Basidiobolomycosis is a tropical fungus that primarily affects the skin. The stomach, small intestines, colon, and liver are among the major organs that can be affected [12, 13]. Nonspecific signs and symptoms make diagnosis difficult [14]. A prompt and accurate diagnosis is critical, especially when there are signs of obstruction or sepsis.
Individuals with an increased risk of basidiobolomycosis including past medical history of uncontrolled diabetes mellitus (particularly with ketoacidosis), prolonged neutropenia, prolonged corticosteroid use, hematological malignancy, organ transplant, iron overload, acquired immunodeficiency syndrome (AIDS), injection drug use and trauma/burn [12]. Furthermore, the disease has a male predilection, according to a study [2]. Our patient had risk factors including male gender and history of using corticosteroid for about eight years.
Since this fungus is an environmental saprophyte that can be found in soil and decaying vegetables and fruits, dirt or feces ingestion, or food contaminated by either, appear to be the routes of infection [15]. Our patient had been in contact with soil constantly due to his job as a farmer which could be the source of infection.
Considering that in previous case report and review studies patients were mostly children about one to ten years old, so pediatricians might consider it among their differential diagnosis [16,17,18].
The Patient’s general symptoms like abdominal pain, anorexia, constipation, and weight loss were similar to other reported cases but the patient had no bleeding although GI bleeding does not show a predilection for any particular age group and has been reported in patients aged 1.5 years to 80 years in most of the cases [12,13,14]. The colonoscopy in our case was mostly normal.
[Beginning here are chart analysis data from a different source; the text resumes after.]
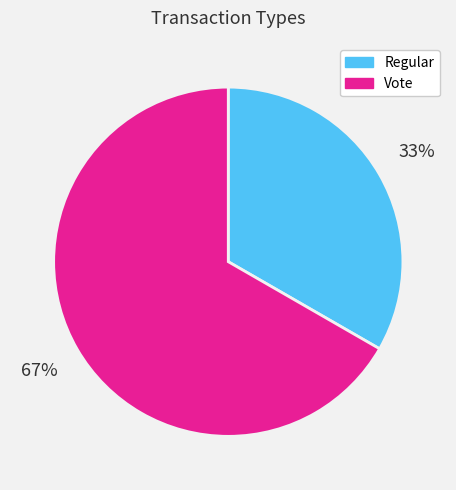

Which has a higher value, Vote or Regular?

Vote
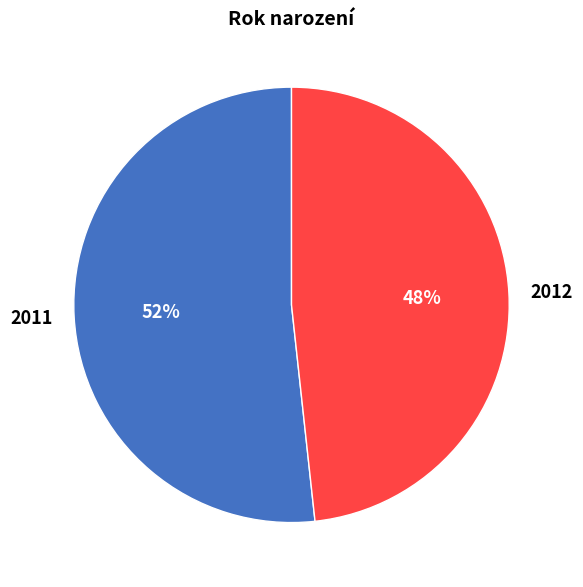

Count the number of slices in the pie.

2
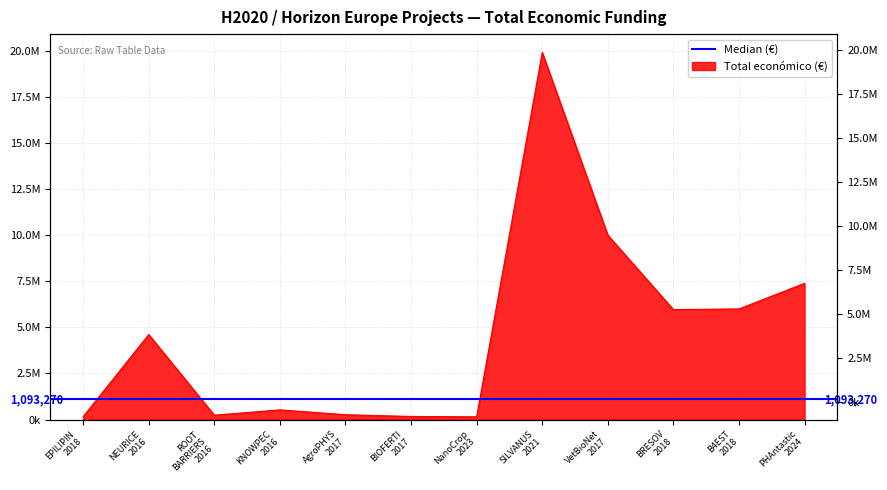

Where is the first local minimum?

ROOT BARRIERS 2016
There was only a pressure effect on the sigmoid.
Pathologic features of basidiobolomycosis include presence of splendore-hoeppli bodies and numerous eosinophils, as well as intensely radiating eosinophilic granular material surrounding the fungal elements [19]. Our pathological findings were in concordance with it.
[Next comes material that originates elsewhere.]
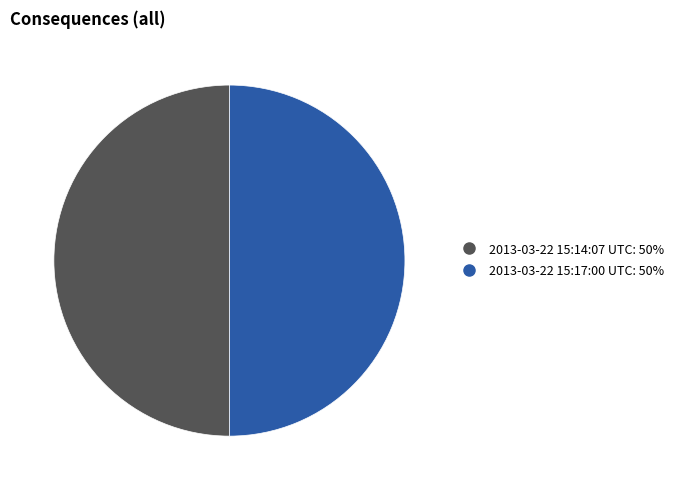

Approximately how many times larger is the value at 2013-03-22 15:17:00 UTC compared to 2013-03-22 15:14:07 UTC?

1.0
In our case basidiobolomycosis was confirmed microscopically, though molecular testing for basidiobolomycosis may prove to be the most accurate method of diagnosis. Ribosomal DNA sequencing can precisely confirm the diagnosis of infection in formalin-fixed paraffin-embedded (FFPE) intestinal tissue [20]. Moreover, molecular testing using polymerase chain reaction (PCR) assays with panfungal specific primers that amplified the internal transcribed spacer 1 and 2 regions of ribosomal DNA and sequence analysis of the PCR products using the basic local alignment search tool can also confirm the disease [13].
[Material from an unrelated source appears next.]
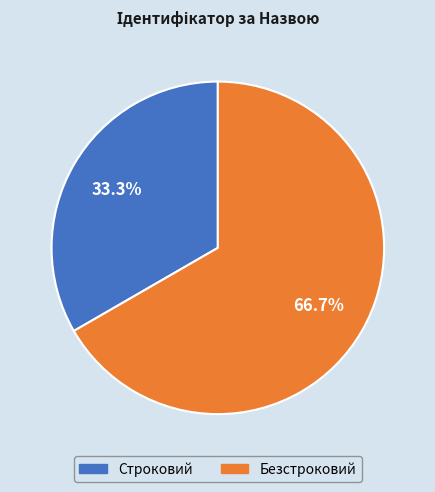

Which has a higher value, Строковий or Безстроковий?

Безстроковий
The gold standard of GIB definite diagnosis is culture [21, 22], but the patient underwent surgery with the preoperative diagnosis of mass. As a result, the specimen was sent to a lab in formalin and no culture was done. However, the histopathology was distinctive enough.
Although the antifungal treatment alone has been described to be effective, treatment is often presumptive because it is difficult to establish a definitive diagnosis [14].
To prevent recurrence, a wide margin radical resection should be used. literatures supports the use of early surgical intervention to reduce mortality [2, 15, 22,23,24].
Our patient underwent laparotomy and was prescribed itraconazole and amphotericin B deoxycholate. Lipid formulation of amphotericin B is preferred due to its low renal toxicity [12], however in our case we did not have access to liposomal amphotericin B.
In conclusion, fungal infection should be among the differential diagnoses for adults taking corticosteroid and presenting abdominal mass. Raising awareness of this condition among infectious disease specialists, and pathologists especially in endemic regions and developing world countries may lead to the discovery of more cases, allowing doctors to make diagnosis earlier and manage the case appropriately.